Page extract
◇ ◇ ◇

AMD Ryzen (Summit Ridge) Benchmarks Thread (use new thread)

inf64 · Nov 18, 2016

TheELF said:
Did you even read what I wrote? How can SMT come on top if the top is already reached?
SMT is about throughput anyway (MT as you stated) and not about speed so it doesn't even matter for finding out how fast they will be.

So you are denying that Zen core can execute MORE instructions per cycle in MT workloads per core than in ST workloads? Because that is what you are saying and is totally opposite from what AMD Zen architect answered @ HC.

AtenRa · Nov 18, 2016

TheELF said:
Did you even read what I wrote? How can SMT come on top if the top is already reached?
SMT is about throughput anyway (MT as you stated) and not about speed so it doesn't even matter for finding out how fast they will be.

◇ ◇ ◇

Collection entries
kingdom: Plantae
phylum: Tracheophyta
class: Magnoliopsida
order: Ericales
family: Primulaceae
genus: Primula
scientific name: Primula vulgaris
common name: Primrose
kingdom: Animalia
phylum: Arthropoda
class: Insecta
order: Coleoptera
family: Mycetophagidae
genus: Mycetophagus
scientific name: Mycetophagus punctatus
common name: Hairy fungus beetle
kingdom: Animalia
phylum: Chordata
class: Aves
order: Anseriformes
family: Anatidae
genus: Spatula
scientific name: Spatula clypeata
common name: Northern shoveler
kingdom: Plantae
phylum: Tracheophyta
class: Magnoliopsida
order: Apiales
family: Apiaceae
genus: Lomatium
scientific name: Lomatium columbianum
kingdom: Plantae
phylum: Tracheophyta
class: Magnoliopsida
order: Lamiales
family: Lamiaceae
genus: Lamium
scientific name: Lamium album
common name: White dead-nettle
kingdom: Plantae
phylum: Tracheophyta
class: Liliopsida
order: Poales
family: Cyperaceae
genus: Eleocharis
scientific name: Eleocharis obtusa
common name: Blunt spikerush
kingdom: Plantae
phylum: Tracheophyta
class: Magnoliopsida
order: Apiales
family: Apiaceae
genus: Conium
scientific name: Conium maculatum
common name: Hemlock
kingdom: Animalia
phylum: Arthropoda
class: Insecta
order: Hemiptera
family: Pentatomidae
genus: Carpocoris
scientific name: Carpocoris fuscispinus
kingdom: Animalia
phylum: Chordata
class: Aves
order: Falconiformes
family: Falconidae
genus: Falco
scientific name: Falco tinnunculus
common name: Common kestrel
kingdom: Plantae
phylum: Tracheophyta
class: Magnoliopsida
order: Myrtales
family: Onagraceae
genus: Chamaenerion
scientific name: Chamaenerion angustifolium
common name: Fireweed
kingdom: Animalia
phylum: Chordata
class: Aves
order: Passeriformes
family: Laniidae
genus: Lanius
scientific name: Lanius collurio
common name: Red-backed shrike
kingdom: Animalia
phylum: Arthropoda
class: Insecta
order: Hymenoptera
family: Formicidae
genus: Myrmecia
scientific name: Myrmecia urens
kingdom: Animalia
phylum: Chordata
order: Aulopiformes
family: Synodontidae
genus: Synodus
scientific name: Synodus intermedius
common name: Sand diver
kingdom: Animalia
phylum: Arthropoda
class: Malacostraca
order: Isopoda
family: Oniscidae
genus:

◇ ◇ ◇

Problems and tasks
1: In the Ryzen benchmarks thread, why does TheELF say SMT doesn't matter when judging speed? Answer in one to three sentences.
2: From the Ryzen benchmarks thread, write out the stretch from "AMD Ryzen (Summit" through "answered @ HC." word for word.

Correct answers
1: TheELF says SMT is about throughput, meaning multithreaded work, and not about speed. For that reason it doesn't help in finding out how fast they will be.

2:
AMD Ryzen (Summit Ridge) Benchmarks Thread (use new thread)

inf64 · Nov 18, 2016

TheELF said:
Did you even read what I wrote? How can SMT come on top if the top is already reached?
SMT is about throughput anyway (MT as you stated) and not about speed so it doesn't even matter for finding out how fast they will be.

So you are denying that Zen core can execute MORE instructions per cycle in MT workloads per core than in ST workloads? Because that is what you are saying and is totally opposite from what AMD Zen architect answered @ HC.